• Task
When you copy the entries, keep every word exactly as it stands.

• Material for the task
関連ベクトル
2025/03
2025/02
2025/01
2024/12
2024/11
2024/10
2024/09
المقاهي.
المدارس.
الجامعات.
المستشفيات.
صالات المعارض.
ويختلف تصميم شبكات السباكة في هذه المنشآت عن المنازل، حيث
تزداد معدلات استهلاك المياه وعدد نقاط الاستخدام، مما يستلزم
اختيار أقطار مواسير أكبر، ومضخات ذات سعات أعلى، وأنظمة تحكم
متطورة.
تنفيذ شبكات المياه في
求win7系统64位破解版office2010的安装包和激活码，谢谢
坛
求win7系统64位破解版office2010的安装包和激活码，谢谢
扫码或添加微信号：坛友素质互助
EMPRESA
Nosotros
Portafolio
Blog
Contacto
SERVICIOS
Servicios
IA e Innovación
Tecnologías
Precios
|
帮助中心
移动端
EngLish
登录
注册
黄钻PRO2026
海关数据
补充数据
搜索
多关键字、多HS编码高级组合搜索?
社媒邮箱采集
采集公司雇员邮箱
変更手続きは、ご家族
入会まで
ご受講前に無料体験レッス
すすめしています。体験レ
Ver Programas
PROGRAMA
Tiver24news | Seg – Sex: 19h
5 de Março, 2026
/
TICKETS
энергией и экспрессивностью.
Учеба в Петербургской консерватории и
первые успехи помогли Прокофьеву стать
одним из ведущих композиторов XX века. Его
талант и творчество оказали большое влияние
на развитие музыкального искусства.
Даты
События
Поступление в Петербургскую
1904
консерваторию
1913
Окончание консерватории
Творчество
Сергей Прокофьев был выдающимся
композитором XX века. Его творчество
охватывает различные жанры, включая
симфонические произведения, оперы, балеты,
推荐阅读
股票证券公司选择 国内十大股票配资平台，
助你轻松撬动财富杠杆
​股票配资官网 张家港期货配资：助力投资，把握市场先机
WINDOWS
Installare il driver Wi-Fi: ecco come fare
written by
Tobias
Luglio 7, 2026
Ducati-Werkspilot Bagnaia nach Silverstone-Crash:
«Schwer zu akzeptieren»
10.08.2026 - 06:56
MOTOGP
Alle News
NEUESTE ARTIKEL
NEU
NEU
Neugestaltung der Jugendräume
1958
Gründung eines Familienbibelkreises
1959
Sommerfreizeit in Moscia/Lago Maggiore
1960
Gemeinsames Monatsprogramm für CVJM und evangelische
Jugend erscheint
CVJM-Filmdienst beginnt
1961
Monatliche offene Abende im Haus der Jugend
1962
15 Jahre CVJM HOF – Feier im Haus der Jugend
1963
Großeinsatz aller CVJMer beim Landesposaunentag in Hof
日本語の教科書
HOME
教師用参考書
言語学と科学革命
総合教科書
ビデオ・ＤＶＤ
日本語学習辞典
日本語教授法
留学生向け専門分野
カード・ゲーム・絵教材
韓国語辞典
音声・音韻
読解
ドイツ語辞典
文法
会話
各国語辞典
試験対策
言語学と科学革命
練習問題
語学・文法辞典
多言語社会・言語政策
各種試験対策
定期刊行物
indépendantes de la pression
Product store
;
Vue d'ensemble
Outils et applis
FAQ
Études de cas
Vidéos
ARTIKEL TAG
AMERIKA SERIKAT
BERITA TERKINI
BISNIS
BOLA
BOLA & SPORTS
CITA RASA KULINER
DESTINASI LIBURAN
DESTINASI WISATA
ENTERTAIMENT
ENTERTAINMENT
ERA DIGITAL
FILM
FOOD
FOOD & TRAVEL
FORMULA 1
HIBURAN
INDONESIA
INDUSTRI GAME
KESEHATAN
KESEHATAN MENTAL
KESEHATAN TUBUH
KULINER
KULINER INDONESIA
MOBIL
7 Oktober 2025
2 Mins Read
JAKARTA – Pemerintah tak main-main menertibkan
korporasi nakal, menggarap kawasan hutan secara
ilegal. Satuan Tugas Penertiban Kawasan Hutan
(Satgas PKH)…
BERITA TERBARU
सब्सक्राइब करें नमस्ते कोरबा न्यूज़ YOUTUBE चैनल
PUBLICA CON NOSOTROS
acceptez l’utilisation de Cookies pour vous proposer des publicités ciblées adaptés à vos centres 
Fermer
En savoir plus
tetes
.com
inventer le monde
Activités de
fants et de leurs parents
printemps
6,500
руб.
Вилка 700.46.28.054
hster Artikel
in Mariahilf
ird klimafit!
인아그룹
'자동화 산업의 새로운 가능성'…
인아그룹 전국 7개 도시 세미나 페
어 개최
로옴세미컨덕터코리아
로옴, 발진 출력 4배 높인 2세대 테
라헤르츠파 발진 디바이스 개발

• Task result
関連ベクトル
2025/03
2025/02
2025/01
2024/12
2024/11
2024/10
2024/09
المقاهي.
المدارس.
الجامعات.
المستشفيات.
صالات المعارض.
ويختلف تصميم شبكات السباكة في هذه المنشآت عن المنازل، حيث
تزداد معدلات استهلاك المياه وعدد نقاط الاستخدام، مما يستلزم
اختيار أقطار مواسير أكبر، ومضخات ذات سعات أعلى، وأنظمة تحكم
متطورة.
تنفيذ شبكات المياه في
求win7系统64位破解版office2010的安装包和激活码，谢谢
坛
求win7系统64位破解版office2010的安装包和激活码，谢谢
扫码或添加微信号：坛友素质互助
EMPRESA
Nosotros
Portafolio
Blog
Contacto
SERVICIOS
Servicios
IA e Innovación
Tecnologías
Precios
|
帮助中心
移动端
EngLish
登录
注册
黄钻PRO2026
海关数据
补充数据
搜索
多关键字、多HS编码高级组合搜索?
社媒邮箱采集
采集公司雇员邮箱
変更手続きは、ご家族
入会まで
ご受講前に無料体験レッス
すすめしています。体験レ
Ver Programas
PROGRAMA
Tiver24news | Seg – Sex: 19h
5 de Março, 2026
/
TICKETS
энергией и экспрессивностью.
Учеба в Петербургской консерватории и
первые успехи помогли Прокофьеву стать
одним из ведущих композиторов XX века. Его
талант и творчество оказали большое влияние
на развитие музыкального искусства.
Даты
События
Поступление в Петербургскую
1904
консерваторию
1913
Окончание консерватории
Творчество
Сергей Прокофьев был выдающимся
композитором XX века. Его творчество
охватывает различные жанры, включая
симфонические произведения, оперы, балеты,
推荐阅读
股票证券公司选择 国内十大股票配资平台，
助你轻松撬动财富杠杆
​股票配资官网 张家港期货配资：助力投资，把握市场先机
WINDOWS
Installare il driver Wi-Fi: ecco come fare
written by
Tobias
Luglio 7, 2026
Ducati-Werkspilot Bagnaia nach Silverstone-Crash:
«Schwer zu akzeptieren»
10.08.2026 - 06:56
MOTOGP
Alle News
NEUESTE ARTIKEL
NEU
NEU
Neugestaltung der Jugendräume
1958
Gründung eines Familienbibelkreises
1959
Sommerfreizeit in Moscia/Lago Maggiore
1960
Gemeinsames Monatsprogramm für CVJM und evangelische
Jugend erscheint
CVJM-Filmdienst beginnt
1961
Monatliche offene Abende im Haus der Jugend
1962
15 Jahre CVJM HOF – Feier im Haus der Jugend
1963
Großeinsatz aller CVJMer beim Landesposaunentag in Hof
日本語の教科書
HOME
教師用参考書
言語学と科学革命
総合教科書
ビデオ・ＤＶＤ
日本語学習辞典
日本語教授法
留学生向け専門分野
カード・ゲーム・絵教材
韓国語辞典
音声・音韻
読解
ドイツ語辞典
文法
会話
各国語辞典
試験対策
言語学と科学革命
練習問題
語学・文法辞典
多言語社会・言語政策
各種試験対策
定期刊行物
indépendantes de la pression
Product store
;
Vue d'ensemble
Outils et applis
FAQ
Études de cas
Vidéos
ARTIKEL TAG
AMERIKA SERIKAT
BERITA TERKINI
BISNIS
BOLA
BOLA & SPORTS
CITA RASA KULINER
DESTINASI LIBURAN
DESTINASI WISATA
ENTERTAIMENT
ENTERTAINMENT
ERA DIGITAL
FILM
FOOD
FOOD & TRAVEL
FORMULA 1
HIBURAN
INDONESIA
INDUSTRI GAME
KESEHATAN
KESEHATAN MENTAL
KESEHATAN TUBUH
KULINER
KULINER INDONESIA
MOBIL
7 Oktober 2025
2 Mins Read
JAKARTA – Pemerintah tak main-main menertibkan
korporasi nakal, menggarap kawasan hutan secara
ilegal. Satuan Tugas Penertiban Kawasan Hutan
(Satgas PKH)…
BERITA TERBARU
सब्सक्राइब करें नमस्ते कोरबा न्यूज़ YOUTUBE चैनल
PUBLICA CON NOSOTROS
acceptez l’utilisation de Cookies pour vous proposer des publicités ciblées adaptés à vos centres 
Fermer
En savoir plus
tetes
.com
inventer le monde
Activités de
fants et de leurs parents
printemps
6,500
руб.
Вилка 700.46.28.054
hster Artikel
in Mariahilf
ird klimafit!
인아그룹
'자동화 산업의 새로운 가능성'…
인아그룹 전국 7개 도시 세미나 페
어 개최
로옴세미컨덕터코리아
로옴, 발진 출력 4배 높인 2세대 테
라헤르츠파 발진 디바이스 개발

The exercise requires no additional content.